かみきりむしのゆびきり
その気配の主の名を呼んだエステリーゼ様が、次いできゃあと黄色い声を上げる。「その髪、どうしたんです!?」と問う彼女の視線を追って振り向けば、件の髪を一つに結わえた彼の姿があった。「ん?」ユーリはちら、と僕を一瞥してからポニーテールを揺らして答える。

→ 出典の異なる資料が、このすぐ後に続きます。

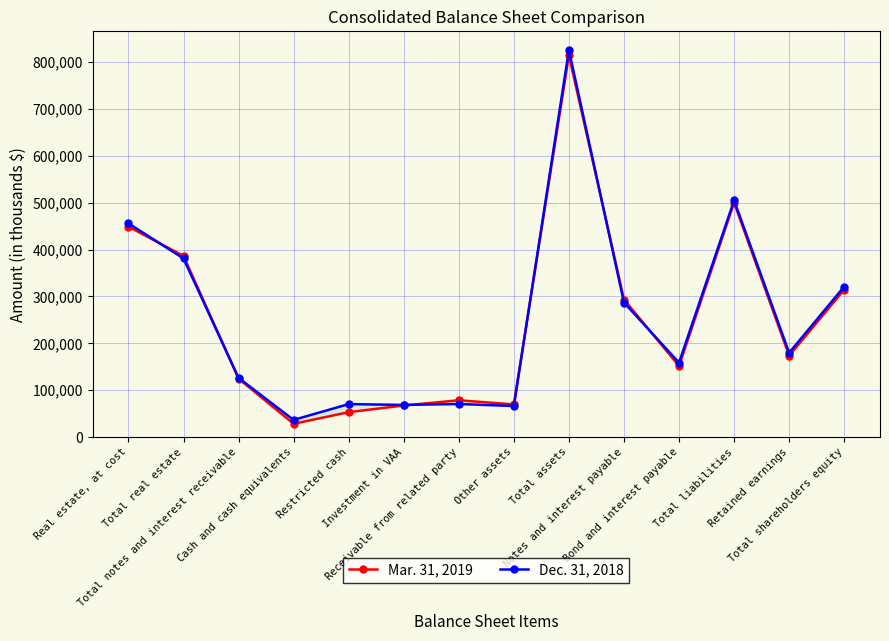

After their last crossing, which series has the higher values: Mar. 31, 2019 or Dec. 31, 2018?

Dec. 31, 2018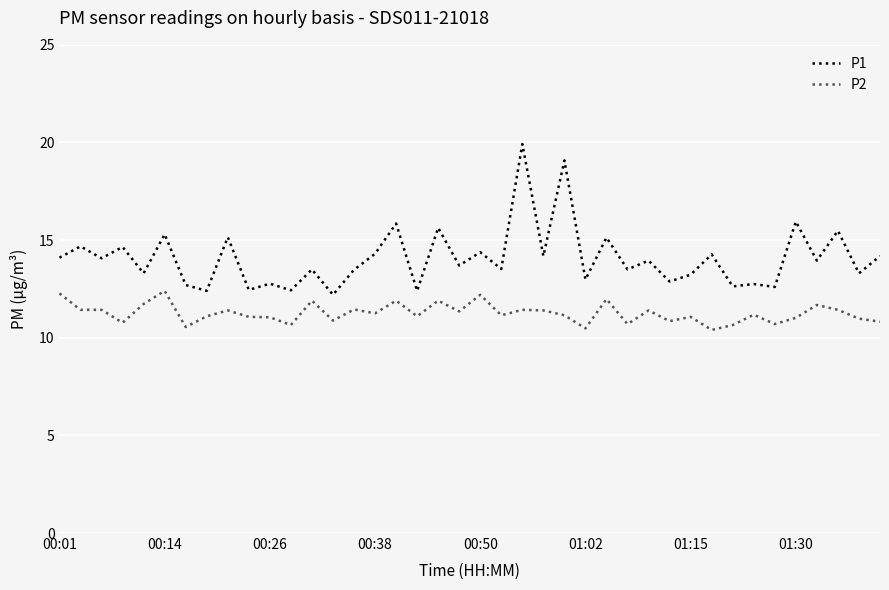

What is the difference between the maximum and minimum values in the P2 series?

2.0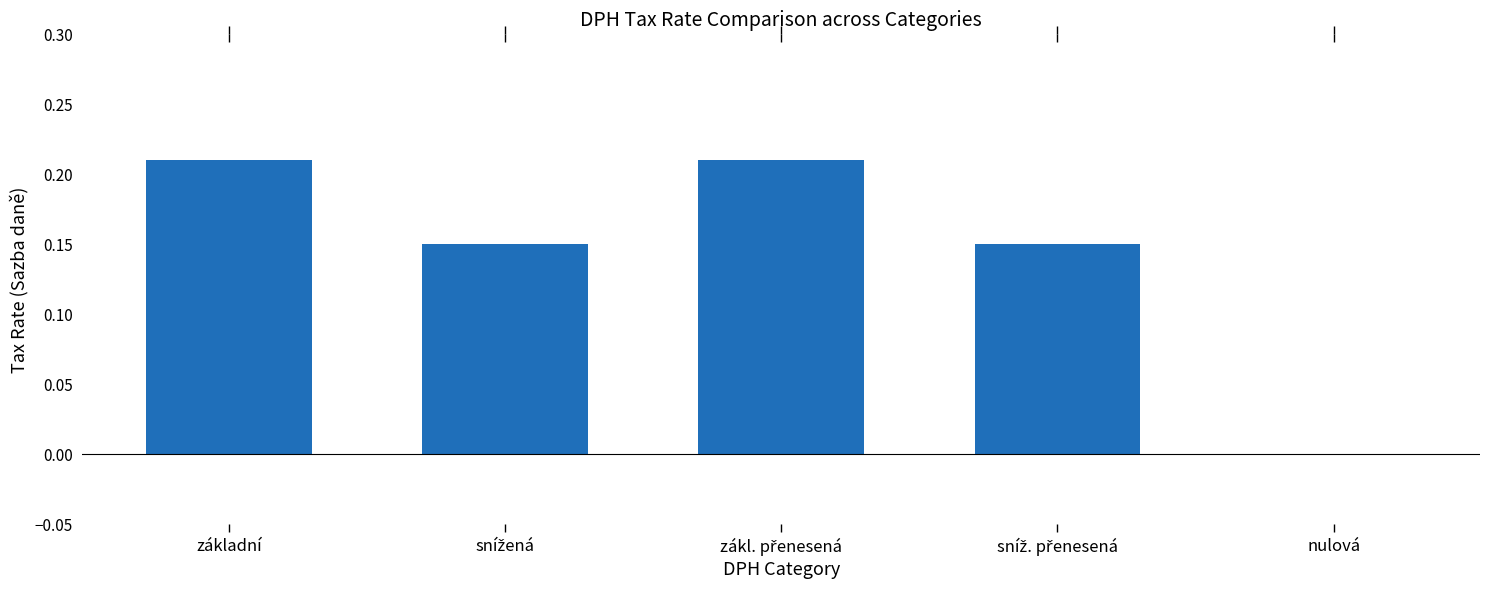

What is the sum of all values?

0.7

「さっきまでラピードを洗ってやってたんだよ。その間、邪魔だから縛って……」
「可愛いです!」
言われてみれば、服の裾や毛先が濡れている。ご苦労様、と僕が労うよりも早く、きらきらした瞳で言ったエステリーゼ様にユーリは何とも言えない顔をした。唇の端がぴくりと痙攣している。「……可愛い、か」まあ、男が言われて嬉しい言葉ではないだろう。「はい!」悪気なく、頷く彼女に彼は肩を竦める。すると改めて、こちらを見た。物言いたげな目で、けれどすぐに逸らして。首を傾げた僕にもしっかり聞こえる声で言う。
「やっぱ、切るかな」
「ダ、ダメですっ、ユーリ!」
意地悪に、それだけ言ってくるりと踵を返したユーリの後を慌ててエステリーゼ様が追って行く。昔も今も、素直じゃないけど妙なところで素直な彼に、くすりと笑う。身勝手だと批判しておきながら、その約束を律儀に守ったり、彼女を困らせるようなことを言いながら、両耳を赤く染めたり。髪を結んだ所為で格好を付け切れていない親友の変わっているようで、変わらない背中と髪を眺めて僕はホッと息を吐く。……相変わらずの天邪鬼。
「フレンも、ユーリを止めてくださいっ」
そんな彼には後で直接言ってやろう。僕が、君の髪を好きなんだよ、と。その上で訊いてやろう。ところで、さっきは何に動揺していたんだい、と――…
密かにそんなことを企みながら、僕は、彼女に加勢すべく、その愛しい黒髪へとそっと手を伸ばした。